CAMBRIDGE, Mass.–(BUSINESS WIRE)–Catabasis Pharmaceuticals, Inc. (NASDAQ:CATB), a clinical-stage biopharmaceutical company, announced today that it has named Andrew A. Komjathy as Chief Commercial Officer. Mr. Komjathy brings to Catabasis more than 30 years of experience in commercial operations and sales including extensive experience in rare diseases.
“Andrew brings valuable rare disease commercial experience including building high performing commercial teams and strategies for successful product launches,” said Jill C. Milne, Ph.D., Chief Executive Officer of Catabasis. “We are looking forward to leveraging his expertise as we prepare for the potential commercialization of edasalonexent for the treatment of Duchenne muscular dystrophy.”
“Catabasis is in an exciting period progressing its Phase 3 trial of edasalonexent and preparing to potentially bring edasalonexent to market,” said Mr.
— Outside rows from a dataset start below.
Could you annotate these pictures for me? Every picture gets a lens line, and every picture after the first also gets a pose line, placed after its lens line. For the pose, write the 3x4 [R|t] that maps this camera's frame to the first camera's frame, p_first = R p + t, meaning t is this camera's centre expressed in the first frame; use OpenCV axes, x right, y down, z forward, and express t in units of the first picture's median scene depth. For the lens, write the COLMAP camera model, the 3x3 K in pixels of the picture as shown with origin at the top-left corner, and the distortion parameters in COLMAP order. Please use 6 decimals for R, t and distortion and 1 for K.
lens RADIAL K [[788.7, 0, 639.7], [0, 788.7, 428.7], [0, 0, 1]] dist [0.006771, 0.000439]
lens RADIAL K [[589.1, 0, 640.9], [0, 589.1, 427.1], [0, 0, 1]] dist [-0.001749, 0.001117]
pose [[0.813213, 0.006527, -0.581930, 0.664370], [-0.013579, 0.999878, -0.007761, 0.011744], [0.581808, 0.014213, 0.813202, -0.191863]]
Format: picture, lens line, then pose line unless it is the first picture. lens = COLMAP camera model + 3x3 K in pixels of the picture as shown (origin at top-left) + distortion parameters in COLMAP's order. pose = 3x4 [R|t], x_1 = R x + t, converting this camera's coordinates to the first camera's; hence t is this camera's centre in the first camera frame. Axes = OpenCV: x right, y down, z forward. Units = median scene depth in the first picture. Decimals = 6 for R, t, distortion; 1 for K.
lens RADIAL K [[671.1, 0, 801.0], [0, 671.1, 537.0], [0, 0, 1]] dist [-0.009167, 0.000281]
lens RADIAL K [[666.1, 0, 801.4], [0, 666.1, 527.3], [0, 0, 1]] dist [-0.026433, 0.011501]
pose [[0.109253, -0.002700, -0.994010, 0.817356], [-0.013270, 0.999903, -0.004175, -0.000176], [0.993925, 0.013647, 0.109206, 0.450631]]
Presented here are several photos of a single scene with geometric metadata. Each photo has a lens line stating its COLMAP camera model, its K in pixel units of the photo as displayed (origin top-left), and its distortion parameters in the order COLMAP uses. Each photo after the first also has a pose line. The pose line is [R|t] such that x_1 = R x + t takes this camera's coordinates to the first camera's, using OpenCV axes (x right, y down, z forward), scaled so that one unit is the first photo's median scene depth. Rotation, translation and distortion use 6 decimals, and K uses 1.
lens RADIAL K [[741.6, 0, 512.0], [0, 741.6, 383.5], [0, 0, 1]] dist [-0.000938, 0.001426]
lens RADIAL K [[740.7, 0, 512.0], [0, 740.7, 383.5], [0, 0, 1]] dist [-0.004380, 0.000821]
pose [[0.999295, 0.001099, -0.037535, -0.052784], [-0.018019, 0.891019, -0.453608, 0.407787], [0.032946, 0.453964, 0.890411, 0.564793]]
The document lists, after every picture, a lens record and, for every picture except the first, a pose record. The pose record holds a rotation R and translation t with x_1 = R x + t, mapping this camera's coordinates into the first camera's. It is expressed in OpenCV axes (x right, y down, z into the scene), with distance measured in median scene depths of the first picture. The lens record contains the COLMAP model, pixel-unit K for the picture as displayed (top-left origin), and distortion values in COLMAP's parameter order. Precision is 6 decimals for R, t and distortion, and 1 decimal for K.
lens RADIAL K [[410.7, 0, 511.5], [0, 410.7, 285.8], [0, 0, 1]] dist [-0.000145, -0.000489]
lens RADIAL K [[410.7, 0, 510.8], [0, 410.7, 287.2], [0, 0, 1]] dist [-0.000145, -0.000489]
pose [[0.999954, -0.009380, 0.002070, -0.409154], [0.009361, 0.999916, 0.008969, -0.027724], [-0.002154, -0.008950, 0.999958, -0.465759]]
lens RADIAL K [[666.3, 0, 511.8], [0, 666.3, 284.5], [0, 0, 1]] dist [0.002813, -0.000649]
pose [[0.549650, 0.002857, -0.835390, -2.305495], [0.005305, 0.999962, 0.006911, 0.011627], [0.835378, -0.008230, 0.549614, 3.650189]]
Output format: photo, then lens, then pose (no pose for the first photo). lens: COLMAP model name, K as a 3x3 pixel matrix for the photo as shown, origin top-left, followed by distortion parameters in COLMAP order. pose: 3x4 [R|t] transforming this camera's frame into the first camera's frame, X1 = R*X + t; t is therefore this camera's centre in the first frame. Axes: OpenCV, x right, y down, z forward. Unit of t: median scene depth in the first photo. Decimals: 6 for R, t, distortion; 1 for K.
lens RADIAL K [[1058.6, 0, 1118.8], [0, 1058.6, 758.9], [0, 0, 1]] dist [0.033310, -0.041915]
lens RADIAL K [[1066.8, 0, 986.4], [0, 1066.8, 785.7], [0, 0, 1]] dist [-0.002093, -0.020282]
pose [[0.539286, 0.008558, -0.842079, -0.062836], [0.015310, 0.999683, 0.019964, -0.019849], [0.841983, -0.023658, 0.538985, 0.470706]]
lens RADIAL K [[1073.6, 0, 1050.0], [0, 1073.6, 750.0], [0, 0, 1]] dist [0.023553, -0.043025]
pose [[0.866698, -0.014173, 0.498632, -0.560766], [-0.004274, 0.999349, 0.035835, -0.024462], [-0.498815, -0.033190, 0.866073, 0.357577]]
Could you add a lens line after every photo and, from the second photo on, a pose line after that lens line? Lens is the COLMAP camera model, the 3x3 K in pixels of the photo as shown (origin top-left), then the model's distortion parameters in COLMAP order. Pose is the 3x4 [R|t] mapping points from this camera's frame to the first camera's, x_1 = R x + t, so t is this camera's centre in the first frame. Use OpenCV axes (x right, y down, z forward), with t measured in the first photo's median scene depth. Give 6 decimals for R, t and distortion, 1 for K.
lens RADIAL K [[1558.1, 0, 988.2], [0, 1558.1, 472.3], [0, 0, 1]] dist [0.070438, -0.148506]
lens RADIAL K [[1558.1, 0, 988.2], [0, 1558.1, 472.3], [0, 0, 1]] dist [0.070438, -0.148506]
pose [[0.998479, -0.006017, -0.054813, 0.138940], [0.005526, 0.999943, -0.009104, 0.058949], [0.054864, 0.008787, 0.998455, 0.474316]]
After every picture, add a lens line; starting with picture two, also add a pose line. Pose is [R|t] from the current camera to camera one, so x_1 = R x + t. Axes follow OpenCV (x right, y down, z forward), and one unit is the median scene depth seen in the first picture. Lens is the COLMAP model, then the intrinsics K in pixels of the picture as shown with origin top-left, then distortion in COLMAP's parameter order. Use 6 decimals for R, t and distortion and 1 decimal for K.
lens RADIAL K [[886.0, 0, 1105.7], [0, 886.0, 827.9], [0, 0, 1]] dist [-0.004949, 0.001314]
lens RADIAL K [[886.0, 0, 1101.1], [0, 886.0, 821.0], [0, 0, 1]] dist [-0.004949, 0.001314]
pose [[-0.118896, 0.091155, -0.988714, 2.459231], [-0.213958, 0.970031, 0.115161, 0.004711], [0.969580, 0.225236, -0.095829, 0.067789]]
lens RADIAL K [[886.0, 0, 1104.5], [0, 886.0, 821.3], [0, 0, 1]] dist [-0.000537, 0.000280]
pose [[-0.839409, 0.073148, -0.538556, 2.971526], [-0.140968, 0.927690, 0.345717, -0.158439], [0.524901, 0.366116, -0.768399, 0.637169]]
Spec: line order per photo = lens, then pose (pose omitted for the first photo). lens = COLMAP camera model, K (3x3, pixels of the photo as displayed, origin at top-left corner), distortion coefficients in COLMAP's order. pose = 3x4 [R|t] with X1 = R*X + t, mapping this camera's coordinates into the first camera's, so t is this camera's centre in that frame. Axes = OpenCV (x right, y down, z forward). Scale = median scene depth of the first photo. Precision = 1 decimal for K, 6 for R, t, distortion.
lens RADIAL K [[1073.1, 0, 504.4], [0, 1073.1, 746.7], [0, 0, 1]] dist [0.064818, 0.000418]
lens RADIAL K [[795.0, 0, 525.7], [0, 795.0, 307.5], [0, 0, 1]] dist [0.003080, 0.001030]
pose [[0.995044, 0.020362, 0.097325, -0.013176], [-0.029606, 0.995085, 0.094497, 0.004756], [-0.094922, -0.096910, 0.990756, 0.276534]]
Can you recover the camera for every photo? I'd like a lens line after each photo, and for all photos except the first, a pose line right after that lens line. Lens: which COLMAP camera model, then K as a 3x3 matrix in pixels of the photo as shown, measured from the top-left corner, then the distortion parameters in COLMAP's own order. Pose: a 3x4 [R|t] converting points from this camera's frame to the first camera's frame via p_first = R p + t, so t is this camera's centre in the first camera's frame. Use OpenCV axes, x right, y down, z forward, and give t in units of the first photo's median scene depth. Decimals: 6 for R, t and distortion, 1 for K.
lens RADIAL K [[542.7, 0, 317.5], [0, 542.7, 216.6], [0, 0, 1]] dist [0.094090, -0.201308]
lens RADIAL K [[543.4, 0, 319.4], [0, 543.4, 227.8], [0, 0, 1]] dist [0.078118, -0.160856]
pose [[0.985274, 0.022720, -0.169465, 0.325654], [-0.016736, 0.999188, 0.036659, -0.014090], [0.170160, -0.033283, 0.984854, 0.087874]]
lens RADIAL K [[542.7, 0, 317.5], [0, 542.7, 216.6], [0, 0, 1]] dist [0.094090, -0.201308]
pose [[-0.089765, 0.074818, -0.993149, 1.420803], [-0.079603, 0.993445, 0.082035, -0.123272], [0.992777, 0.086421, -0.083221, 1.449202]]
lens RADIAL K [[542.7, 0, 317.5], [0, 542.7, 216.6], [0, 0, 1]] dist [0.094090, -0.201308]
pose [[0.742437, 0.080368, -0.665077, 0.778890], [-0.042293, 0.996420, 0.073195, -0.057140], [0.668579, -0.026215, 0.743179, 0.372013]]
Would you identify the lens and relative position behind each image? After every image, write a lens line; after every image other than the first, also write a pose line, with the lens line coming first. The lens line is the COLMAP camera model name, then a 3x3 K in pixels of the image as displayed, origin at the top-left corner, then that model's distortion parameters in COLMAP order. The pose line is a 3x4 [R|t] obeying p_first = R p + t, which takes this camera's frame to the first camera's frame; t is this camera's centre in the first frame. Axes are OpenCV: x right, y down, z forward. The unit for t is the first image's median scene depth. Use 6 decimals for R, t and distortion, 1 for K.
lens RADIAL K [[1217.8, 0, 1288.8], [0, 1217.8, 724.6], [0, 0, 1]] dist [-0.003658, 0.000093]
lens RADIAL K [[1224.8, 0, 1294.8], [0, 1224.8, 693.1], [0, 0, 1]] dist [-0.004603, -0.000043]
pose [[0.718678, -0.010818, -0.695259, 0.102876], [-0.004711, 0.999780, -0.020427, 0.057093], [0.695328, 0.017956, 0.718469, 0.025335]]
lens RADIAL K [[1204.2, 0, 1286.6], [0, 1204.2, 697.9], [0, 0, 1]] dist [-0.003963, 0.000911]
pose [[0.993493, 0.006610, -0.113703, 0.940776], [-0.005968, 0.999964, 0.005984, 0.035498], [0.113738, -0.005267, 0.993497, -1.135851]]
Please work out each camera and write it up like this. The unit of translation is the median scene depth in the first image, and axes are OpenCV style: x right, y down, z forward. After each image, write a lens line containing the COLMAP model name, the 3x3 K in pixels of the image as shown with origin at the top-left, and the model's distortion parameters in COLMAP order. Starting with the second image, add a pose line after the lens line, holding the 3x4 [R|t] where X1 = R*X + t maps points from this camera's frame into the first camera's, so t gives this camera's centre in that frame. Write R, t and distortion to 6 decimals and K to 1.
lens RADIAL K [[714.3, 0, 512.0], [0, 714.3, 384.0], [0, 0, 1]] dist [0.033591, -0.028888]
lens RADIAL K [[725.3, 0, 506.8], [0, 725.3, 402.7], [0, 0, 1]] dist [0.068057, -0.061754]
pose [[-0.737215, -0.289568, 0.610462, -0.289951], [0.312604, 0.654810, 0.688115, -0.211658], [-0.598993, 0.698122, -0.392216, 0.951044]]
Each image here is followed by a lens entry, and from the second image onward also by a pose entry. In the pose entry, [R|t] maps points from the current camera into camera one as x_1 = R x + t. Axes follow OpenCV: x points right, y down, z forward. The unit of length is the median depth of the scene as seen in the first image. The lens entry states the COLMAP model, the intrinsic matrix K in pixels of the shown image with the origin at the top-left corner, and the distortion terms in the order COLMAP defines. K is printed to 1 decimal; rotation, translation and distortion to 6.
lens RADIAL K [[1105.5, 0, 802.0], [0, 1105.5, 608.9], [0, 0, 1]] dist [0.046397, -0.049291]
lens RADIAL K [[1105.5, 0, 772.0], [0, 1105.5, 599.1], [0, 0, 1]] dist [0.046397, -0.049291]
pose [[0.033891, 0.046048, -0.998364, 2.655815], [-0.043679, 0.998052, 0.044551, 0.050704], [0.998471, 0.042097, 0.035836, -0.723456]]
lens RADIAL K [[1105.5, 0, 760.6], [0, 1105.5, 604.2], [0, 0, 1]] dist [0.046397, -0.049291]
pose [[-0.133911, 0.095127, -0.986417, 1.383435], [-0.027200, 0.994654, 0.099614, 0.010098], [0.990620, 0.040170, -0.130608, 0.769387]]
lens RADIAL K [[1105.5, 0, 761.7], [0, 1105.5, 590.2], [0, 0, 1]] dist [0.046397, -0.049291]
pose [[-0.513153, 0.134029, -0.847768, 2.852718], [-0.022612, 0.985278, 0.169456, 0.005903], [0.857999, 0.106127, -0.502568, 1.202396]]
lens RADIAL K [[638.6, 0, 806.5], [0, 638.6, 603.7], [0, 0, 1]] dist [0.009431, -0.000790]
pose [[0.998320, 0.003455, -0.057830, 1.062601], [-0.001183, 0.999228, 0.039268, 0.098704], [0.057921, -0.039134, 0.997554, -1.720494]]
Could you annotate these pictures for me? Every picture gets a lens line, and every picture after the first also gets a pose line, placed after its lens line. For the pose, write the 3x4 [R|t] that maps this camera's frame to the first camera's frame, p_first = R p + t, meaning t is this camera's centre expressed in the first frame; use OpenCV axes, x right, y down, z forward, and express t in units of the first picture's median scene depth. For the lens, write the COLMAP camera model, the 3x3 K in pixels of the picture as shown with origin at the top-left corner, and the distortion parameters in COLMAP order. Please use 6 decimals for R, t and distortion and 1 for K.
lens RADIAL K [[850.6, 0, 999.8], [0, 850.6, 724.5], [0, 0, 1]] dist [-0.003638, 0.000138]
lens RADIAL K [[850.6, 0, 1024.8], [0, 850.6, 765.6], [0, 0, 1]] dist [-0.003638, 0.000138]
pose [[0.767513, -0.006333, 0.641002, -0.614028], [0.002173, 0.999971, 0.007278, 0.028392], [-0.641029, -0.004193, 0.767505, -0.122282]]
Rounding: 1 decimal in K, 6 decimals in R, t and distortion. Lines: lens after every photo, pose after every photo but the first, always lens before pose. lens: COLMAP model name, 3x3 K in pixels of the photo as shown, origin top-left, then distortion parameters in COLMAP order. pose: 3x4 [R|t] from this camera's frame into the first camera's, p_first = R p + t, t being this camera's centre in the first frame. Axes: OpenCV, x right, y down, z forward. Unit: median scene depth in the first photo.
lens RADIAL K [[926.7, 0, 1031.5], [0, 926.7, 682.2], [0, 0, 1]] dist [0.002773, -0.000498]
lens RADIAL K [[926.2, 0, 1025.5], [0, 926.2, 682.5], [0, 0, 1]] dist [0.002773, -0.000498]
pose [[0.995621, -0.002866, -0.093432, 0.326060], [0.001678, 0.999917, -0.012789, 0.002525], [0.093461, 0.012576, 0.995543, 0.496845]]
Komjathy. “I am proud to be part of a team that puts patients first and thrilled to be joining their efforts to make a new treatment option available to the Duchenne community.”
Mr. Komjathy brings deep rare disease and commercial experience, most recently from his role as Vice President, Commercial Sales at Alkermes, Inc. He has also held senior level commercial operating positions in the U.S. Multiple Sclerosis Business Unit at Genzyme, in the North American and Asia-Pacific regions for Shire Human Genetic Therapies, as Shire Global Franchise Leader for Fabry/Gaucher in Switzerland, and at Biogen. Mr. Komjathy holds an MBA from New York University Stern School of Business and his BS in Business Administration from Bucknell University.
Edasalonexent (CAT-1004) is an investigational oral small molecule designed to inhibit NF-kB that is being developed as a potential foundational therapy for all patients affected by DMD, regardless of their underlying mutation. In DMD the loss of dystrophin leads to chronic activation of NF-kB, which is a key driver of skeletal and cardiac muscle disease progression. We are currently enrolling our global Phase 3 PolarisDMD trial to evaluate the efficacy and safety of edasalonexent for registration purposes. Edasalonexent is also being dosed in the open-label extension trial GalaxyDMD. In our MoveDMD Phase 2 trial and open-label extension, we observed that edasalonexent preserved muscle function and substantially slowed disease progression compared to rates of change in a control period, and significantly improved biomarkers of muscle health and inflammation. The FDA has granted orphan drug, fast track, and rare pediatric disease designations and the European Commission has granted orphan medicinal product designation to edasalonexent for the treatment of DMD. For a summary of clinical results, please visit www.catabasis.com.
At Catabasis Pharmaceuticals, our mission is to bring hope and life-changing therapies to patients and their families. Our lead program is edasalonexent, an NF-kB inhibitor in development for the treatment of Duchenne muscular dystrophy. The global Phase 3 PolarisDMD trial is currently enrolling boys affected by Duchenne. For more information on edasalonexent and our Phase 3 PolarisDMD trial, please visit www.catabasis.com.
Forward Looking Statements
Any statements in this press release about future expectations, plans and prospects for the Company, including statements about future clinical trial plans including, among other things, statements about the Company’s global Phase 3 PolarisDMD trial in DMD to evaluate the efficacy and safety of edasalonexent for registration purposes, including the anticipated timing for top-line results, potential timing for the filing of an NDA, and other statements containing the words “believes,” “anticipates,” “plans,” “expects,” “may” and similar expressions, constitute forward-looking statements within the meaning of the Private Securities Litigation Reform Act of 1995. Actual results may differ materially from those indicated by such forward-looking statements as a result of various important factors, including: uncertainties inherent in the initiation and completion of preclinical studies and clinical trials and clinical development of the Company’s product candidates; whether interim results from a preclinical or clinical trial will be predictive of the final results of the trial or the results of future trials; expectations for regulatory approvals to conduct trials or to market products; availability of funding sufficient for the Company’s foreseeable and unforeseeable operating expenses and capital expenditure requirements; other matters that could affect the availability or commercial potential of the Company’s product candidates; and general economic and market conditions and other factors discussed in the “Risk Factors” section of the Company’s Quarterly Report on Form 10-Q for the year ended June 30, 2019, which is on file with the Securities and Exchange Commission, and in other filings that the Company may make with the Securities and Exchange Commission in the future. In addition, the forward-looking statements included in this press release represent the Company’s views as of the date of this press release. The Company anticipates that subsequent events and developments will cause the Company’s views to change. However, while the Company may elect to update these forward-looking statements at some point in the future, the Company specifically disclaims any obligation to do so. These forward-looking statements should not be relied upon as representing the Company’s views as of any date subsequent to the date of this release.